I was thinking as the torrent of anguish flying around the Canadian bit of the internet began to subside this afternoon about scandels as we have them here. They have tended not to be in the British style about sex or in the US style about power. They tend to be about cash:
- There were all those allegations about that friend to both the Christian Democratic Union Party of Germany and Brian Mulroney:
That would be the same Karlheinz Schreiber from whom Mr. Mulroney was later — wrongfully, as it turned out — accused of receiving kickbacks in connection with Air Canada’s $1.8-billion purchase of aircraft from Airbus Industrie. The false accusation prompted Mr. Mulroney’s famous lawsuit against the government of Canada, in settlement of which he was eventually paid $2-million. Much of this was documented in Mr. Kaplan’s 1998 book, Presumed Guilty, a passionate defence of Mr. Mulroney’s reputation…

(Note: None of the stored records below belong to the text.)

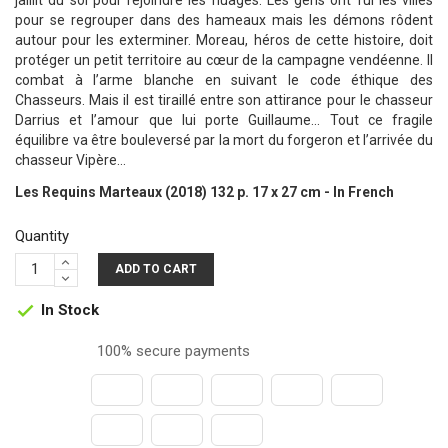
jaillit du sol pour rejoindre les nuages. Les gens ont fui les villes
pour se regrouper dans des hameaux mais les démons rôdent
autour pour les exterminer. Moreau, héros de cette histoire, doit
protéger un petit territoire au cœur de la campagne vendéenne. Il
combat à l’arme blanche en suivant le code éthique des
Chasseurs. Mais il est tiraillé entre son attirance pour le chasseur
Darrius et l’amour que lui porte Guillaume... Tout ce fragile
équilibre va être bouleversé par la mort du forgeron et l’arrivée du
chasseur Vipère...
Les Requins Marteaux (2018) 132 p. 17 x 27 cm - In French
Quantity
ADD TO CART
In Stock

100% secure payments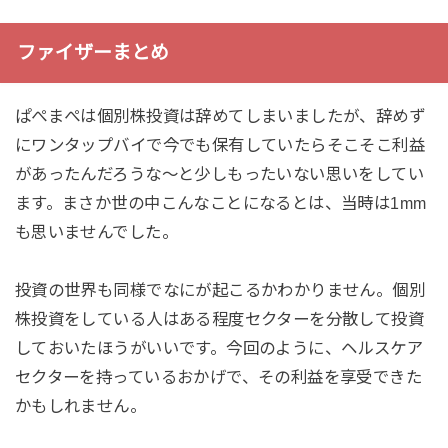
ファイザーまとめ
ぱぺまぺは個別株投資は辞めてしまいましたが、辞めず
にワンタップバイで今でも保有していたらそこそこ利益
があったんだろうな～と少しもったいない思いをしてい
ます。まさか世の中こんなことになるとは、当時は1mm
も思いませんでした。
投資の世界も同様でなにが起こるかわかりません。個別
株投資をしている人はある程度セクターを分散して投資
しておいたほうがいいです。今回のように、ヘルスケア
セクターを持っているおかげで、その利益を享受できた
かもしれません。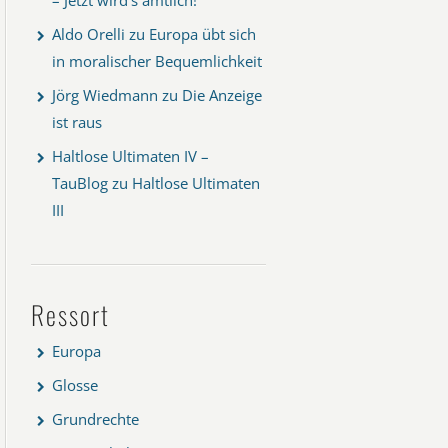
Aldo Orelli
zu
Europa übt sich
in moralischer Bequemlichkeit
Jörg Wiedmann
zu
Die Anzeige
ist raus
Haltlose Ultimaten IV –
TauBlog
zu
Haltlose Ultimaten
III
Ressort
Europa
Glosse
Grundrechte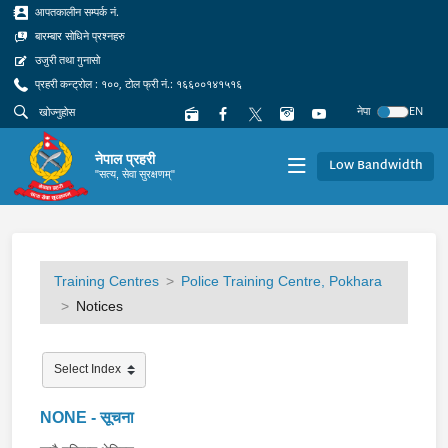
आपतकालीन सम्पर्क नं.
बारम्बार सोधिने प्रश्नहरु
उजुरी तथा गुनासो
प्रहरी कन्ट्रोल : १००, टोल फ्री नं.: १६६००१४१५१६
नेपा
EN
नेपाल प्रहरी
Low Bandwidth
"सत्य, सेवा सुरक्षणम्"
Training Centres
Police Training Centre, Pokhara
Notices
NONE - सूचना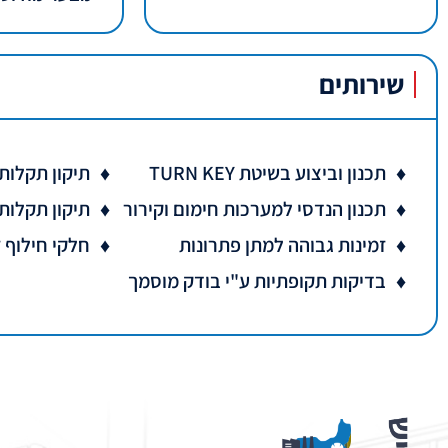
שירותים
תכנון וביצוע בשיטת TURN KEY
תיקון תקלות
תכנון הנדסי למערכות חימום וקירור
תיקון תקלות
זמינות גבוהה למתן פתרונות
חלקי חילוף 
בדיקות תקופתיות ע"י בודק מוסמך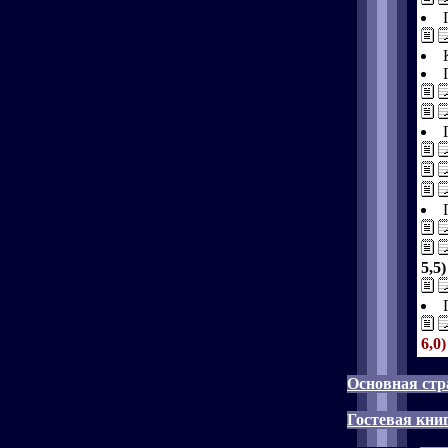
5,5)
6,0)
Основная стр
Гостевая кни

- Saskatchewan’s Tories of the early 1990s were not so fortunate as…
14 Conservative members of the legislature and two caucus workers were convicted of fraud and breach of trust for illegally diverting hundreds of thousands of dollars from government allowances in a phoney expense-claim scam. The party was destroyed by this scandal
Having worked on a breach of public trust case, I was very grateful to these guys for creating such a solid body of legal precedent to work with.
- A number of Buchanan’s Conservatives Nova Scotia’s in the 1980s always seemed to be in the courts and/or the locally known “bagman” it seemed before the Westray diaster put all that in perspective if not entirely in the past. [Google, by the way, is a rotten historian as there is little to be found on the topic.]
- And, as we all know, it was not only Tories as Jeffery Simpson wrote in The Globe and Mail in February 2004 about Trudeau’s Liberals:
And, of course, there was patronage. When running for the party leadership in 1968, Mr. Trudeau said, “I’m not against helping a friend of the Liberal Party when I get a chance.” Generally, however, he disliked the grubby
business of patronage. He couldn’t understand why anyone would participate in politics for the hope of reward.He learned — and wound up filling the Senate, agencies, boards and commissions with Liberals, ending his prime ministerial career with the greatest single-day orgy of patronage in Canadian history. His Quebec ministers met Thursday mornings in a dining room adjacent to the parliamentary restaurant to exercise political discretion on behalf of supporters and party friends. Mr. Trudeau’s ministerial fixers in Quebec
included Jean Marchand, Marc Lalonde, André Ouellet and Francis Fox, now responsible for Quebec in Mr. Martin’s office.
There must be others. Any other bouts of sticky fingers from Canada’s past?